[Stored records]
%%

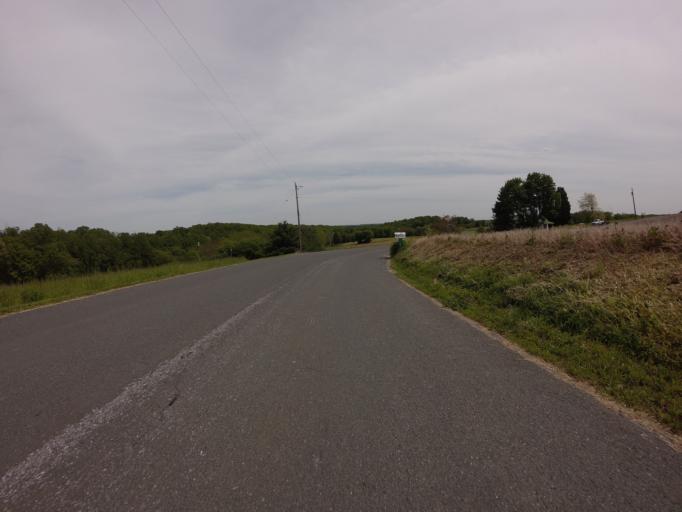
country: US
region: Maryland
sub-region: Carroll County
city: Eldersburg
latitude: 39.4870
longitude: -76.9746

%%

## [What the exercise asks]
Copy every line of the rows above word for word, leaving out the pictures.

## [Solution to this task]
country: US
region: Maryland
sub-region: Carroll County
city: Eldersburg
latitude: 39.4870
longitude: -76.9746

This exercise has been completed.